To clarify, she was talking about a 10% increase in these three areas:
10% increase in number of customers;
10% increase in average sale per customer;
10% increase in the frequency of customer transactions
and how they could potentially increase your revenue significantly over a few years.
So, this got me thinking… what about for freelancers? Could a 10% increase in these areas be that significant? Let's unpack this a bit.
For our purposes, let's hypothesize about a freelancer who is currently making about $60,000 a year with about 15 clients (both agency and direct clients), and each of the 15 clients sends this freelancer about 3 projects a month. Of course, these are all hypothetical numbers, but that comes to about 45 projects a month. These could be mostly small projects with a few large ones mixed in.
A 10% increase in the number of this freelancer's customers means that she goes from having 15 clients to gaining only about 1 to 2 more (since we won't count .5 as a client).
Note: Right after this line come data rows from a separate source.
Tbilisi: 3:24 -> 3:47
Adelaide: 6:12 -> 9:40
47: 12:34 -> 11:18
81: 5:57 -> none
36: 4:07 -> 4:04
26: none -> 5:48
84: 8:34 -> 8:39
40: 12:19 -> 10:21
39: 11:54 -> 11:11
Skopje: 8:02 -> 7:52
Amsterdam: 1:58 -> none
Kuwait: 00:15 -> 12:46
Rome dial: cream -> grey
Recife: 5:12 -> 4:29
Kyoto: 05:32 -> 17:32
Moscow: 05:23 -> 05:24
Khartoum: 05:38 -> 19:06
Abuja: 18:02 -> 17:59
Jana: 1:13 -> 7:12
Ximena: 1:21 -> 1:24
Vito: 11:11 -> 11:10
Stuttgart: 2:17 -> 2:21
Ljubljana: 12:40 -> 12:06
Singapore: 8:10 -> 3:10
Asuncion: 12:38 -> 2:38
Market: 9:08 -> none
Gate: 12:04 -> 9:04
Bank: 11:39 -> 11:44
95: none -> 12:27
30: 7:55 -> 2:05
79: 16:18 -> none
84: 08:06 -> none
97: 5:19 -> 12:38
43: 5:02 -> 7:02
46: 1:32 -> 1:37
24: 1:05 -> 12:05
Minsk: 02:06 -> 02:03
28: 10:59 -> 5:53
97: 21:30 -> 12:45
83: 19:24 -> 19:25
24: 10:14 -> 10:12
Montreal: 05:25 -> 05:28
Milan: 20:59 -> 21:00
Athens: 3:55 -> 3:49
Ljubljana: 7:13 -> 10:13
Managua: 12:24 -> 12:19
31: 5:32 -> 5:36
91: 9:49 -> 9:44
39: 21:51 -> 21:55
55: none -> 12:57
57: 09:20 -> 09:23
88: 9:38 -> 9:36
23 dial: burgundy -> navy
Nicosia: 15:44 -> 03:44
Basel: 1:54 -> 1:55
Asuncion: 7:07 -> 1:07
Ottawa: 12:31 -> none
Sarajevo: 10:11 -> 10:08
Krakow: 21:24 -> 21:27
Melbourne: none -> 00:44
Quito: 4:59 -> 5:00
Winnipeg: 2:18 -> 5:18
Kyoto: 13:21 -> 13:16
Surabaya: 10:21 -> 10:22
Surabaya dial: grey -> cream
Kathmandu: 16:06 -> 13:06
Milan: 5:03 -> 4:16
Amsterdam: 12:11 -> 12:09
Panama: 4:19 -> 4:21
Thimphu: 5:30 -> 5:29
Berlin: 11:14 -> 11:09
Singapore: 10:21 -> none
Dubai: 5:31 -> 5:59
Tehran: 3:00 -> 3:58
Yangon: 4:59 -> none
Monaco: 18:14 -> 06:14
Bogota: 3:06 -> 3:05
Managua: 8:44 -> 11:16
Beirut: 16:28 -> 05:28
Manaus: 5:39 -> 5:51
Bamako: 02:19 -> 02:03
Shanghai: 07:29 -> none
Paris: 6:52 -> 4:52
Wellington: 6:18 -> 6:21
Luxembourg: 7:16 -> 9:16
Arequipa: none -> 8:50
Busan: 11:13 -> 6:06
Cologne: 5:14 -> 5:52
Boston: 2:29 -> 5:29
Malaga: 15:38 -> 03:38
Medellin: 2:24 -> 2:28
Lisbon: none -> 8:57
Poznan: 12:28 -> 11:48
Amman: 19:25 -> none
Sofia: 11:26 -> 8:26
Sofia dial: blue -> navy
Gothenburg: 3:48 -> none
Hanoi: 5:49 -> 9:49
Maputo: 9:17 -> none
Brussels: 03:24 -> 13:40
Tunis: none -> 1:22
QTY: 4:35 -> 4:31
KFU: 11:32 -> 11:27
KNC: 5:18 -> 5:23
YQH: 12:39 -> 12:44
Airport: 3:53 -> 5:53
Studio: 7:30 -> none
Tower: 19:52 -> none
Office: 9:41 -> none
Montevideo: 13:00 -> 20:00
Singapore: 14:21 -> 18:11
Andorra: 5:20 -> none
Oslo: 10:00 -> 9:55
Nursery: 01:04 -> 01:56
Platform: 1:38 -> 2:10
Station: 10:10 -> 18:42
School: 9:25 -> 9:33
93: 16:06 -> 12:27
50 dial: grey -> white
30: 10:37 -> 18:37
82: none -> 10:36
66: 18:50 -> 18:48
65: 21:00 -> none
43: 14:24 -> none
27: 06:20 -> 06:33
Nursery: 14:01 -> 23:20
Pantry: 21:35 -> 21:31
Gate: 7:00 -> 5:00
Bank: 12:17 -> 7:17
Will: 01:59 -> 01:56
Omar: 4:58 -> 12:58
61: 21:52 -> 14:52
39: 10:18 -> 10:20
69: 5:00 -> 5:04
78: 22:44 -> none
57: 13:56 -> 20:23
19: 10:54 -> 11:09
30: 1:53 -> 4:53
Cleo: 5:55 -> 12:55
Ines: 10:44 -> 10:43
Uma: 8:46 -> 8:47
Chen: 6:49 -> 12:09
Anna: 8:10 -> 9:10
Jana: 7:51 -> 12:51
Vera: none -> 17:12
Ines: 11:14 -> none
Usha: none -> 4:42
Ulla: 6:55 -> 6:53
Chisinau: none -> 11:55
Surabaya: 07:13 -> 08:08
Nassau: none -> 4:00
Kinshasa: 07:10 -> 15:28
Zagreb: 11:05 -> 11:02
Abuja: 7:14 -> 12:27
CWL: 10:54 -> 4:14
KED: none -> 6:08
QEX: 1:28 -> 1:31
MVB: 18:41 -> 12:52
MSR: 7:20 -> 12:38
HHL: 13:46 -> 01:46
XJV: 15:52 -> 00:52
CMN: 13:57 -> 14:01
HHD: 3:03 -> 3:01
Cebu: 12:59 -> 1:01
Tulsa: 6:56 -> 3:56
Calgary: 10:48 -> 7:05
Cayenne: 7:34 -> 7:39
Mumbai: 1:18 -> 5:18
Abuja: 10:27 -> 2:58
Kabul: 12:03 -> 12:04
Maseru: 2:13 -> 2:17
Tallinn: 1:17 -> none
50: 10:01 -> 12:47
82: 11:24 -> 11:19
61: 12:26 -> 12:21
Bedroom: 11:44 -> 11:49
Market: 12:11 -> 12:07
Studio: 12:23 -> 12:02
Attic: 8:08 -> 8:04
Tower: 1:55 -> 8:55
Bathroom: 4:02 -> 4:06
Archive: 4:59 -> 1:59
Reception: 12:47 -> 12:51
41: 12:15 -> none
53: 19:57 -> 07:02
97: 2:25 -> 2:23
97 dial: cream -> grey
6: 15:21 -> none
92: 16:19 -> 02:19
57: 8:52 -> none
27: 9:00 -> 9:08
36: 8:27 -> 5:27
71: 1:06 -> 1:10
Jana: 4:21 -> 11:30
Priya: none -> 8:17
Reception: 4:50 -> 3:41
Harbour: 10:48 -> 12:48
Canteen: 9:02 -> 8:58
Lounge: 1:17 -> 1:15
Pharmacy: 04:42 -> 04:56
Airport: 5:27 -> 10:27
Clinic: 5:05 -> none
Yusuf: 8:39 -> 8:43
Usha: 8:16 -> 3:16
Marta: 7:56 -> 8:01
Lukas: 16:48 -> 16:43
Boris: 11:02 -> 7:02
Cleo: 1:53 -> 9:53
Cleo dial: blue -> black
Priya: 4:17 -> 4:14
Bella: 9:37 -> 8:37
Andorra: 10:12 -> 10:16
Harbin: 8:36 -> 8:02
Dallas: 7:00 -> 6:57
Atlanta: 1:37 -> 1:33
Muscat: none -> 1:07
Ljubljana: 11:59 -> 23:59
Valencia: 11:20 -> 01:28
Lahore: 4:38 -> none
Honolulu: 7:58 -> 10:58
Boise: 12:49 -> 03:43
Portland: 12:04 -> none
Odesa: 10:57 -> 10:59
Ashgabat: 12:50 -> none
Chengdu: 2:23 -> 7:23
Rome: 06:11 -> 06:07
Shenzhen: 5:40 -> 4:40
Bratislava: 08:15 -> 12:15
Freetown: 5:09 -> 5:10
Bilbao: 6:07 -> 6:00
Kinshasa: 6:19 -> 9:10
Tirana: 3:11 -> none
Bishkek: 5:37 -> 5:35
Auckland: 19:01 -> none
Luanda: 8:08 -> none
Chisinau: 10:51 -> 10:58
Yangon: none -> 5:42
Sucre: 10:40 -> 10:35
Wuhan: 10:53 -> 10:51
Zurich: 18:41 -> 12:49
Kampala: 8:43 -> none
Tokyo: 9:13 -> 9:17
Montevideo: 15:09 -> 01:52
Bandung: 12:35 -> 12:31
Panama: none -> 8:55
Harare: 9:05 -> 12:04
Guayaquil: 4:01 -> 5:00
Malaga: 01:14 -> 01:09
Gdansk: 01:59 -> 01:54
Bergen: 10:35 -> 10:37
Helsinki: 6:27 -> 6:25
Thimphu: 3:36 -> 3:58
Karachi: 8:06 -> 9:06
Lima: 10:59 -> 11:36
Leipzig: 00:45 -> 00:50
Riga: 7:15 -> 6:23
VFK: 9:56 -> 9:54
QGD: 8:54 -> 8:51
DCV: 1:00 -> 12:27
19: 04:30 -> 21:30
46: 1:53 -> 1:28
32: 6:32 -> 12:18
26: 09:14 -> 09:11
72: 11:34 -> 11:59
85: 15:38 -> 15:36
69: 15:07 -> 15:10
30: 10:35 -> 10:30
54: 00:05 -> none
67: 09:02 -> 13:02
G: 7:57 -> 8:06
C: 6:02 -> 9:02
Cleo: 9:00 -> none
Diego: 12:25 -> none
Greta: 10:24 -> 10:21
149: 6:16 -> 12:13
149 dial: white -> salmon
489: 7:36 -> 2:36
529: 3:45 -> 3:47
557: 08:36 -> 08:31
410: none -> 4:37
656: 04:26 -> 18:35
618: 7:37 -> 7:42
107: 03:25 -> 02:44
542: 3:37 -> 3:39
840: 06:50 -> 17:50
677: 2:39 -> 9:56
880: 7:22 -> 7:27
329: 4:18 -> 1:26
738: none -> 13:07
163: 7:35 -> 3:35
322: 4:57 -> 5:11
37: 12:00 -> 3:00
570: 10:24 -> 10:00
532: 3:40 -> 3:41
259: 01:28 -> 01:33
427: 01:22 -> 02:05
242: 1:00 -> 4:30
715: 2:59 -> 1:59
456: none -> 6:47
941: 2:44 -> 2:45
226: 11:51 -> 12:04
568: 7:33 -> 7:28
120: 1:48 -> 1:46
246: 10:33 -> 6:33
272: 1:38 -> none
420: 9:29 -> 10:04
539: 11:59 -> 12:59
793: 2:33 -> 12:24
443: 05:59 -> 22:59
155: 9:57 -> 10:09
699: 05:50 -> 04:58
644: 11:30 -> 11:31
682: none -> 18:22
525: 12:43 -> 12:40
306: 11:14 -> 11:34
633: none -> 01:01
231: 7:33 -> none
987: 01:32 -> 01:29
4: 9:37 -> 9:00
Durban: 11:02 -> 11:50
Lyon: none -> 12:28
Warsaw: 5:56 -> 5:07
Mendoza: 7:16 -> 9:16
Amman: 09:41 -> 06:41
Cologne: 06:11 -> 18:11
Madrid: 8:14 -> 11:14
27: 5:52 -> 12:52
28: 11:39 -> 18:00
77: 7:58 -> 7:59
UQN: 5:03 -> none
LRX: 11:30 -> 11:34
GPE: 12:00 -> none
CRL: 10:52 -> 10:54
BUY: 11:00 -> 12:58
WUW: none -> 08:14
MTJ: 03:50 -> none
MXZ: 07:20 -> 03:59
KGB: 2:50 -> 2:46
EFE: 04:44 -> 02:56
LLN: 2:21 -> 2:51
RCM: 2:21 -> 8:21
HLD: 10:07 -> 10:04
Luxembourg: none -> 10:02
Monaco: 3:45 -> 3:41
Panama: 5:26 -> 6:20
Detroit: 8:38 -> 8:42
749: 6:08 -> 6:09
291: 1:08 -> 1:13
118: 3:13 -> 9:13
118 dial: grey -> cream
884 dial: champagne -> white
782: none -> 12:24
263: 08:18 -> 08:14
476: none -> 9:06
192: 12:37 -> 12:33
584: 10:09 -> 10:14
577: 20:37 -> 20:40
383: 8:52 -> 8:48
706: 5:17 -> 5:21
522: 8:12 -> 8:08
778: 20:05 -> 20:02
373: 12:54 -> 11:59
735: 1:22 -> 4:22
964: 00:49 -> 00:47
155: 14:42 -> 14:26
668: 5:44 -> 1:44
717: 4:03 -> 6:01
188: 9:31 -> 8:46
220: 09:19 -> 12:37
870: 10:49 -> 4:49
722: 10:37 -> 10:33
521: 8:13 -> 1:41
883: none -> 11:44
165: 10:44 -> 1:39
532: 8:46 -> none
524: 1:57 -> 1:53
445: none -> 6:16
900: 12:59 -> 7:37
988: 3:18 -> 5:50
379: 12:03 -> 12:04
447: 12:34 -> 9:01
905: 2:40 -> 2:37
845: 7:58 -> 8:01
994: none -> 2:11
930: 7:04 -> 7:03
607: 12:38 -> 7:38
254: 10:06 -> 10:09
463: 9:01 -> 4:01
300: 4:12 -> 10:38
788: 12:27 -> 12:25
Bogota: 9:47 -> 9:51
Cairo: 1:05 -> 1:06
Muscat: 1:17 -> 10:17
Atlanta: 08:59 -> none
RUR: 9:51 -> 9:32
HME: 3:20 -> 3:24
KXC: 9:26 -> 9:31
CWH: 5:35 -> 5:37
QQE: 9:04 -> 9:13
And a 10% increase in the average sale per customer, means that this freelancer should make at least $6,000 more the following year. But remember, she's gained 1 to 2 customers this year as part of her goal to increase the number of customers by 10%.
A 10% increase in the frequency of her customer transactions, means that her workload goes from about 45 projects a month to about 49 or 50 projects a month. That sounds doable, if you ask me. It's not the same as adding 10 or 20 more projects a month, so if these are small projects and still bring in more revenue than before, then this is a positive change.
While a 10% increase in each of these areas seems small, imagine doing this year after year. If the freelancer starts out making $60,000 the first year of trying to execute this strategy, she would ideally make $66,000 the next year, and then $72,600 the following year. This type of increase equates to more of a raise than a lot of people receive in a corporate job from one year to the next. To think about it another way, it's certainly more of a raise than most faculty members receive in academia.
Imagine setting a goal to increase your freelance revenue by 10% each year in these three areas. How would you feel about these results? It definitely seems doable to add a few more clients, and to seek out those who can send a few more projects over the course of the year, right? Now, imagine if you also raised your translation or interpreting rate a little bit every couple of years or every few years. This number would definitely become higher over time.
I continue to be intrigued by this notion. I think it's a tangible goal most of us can set for ourselves. I certainly would like to test it over a span of a few years. What about you? Are you willing to give it a try?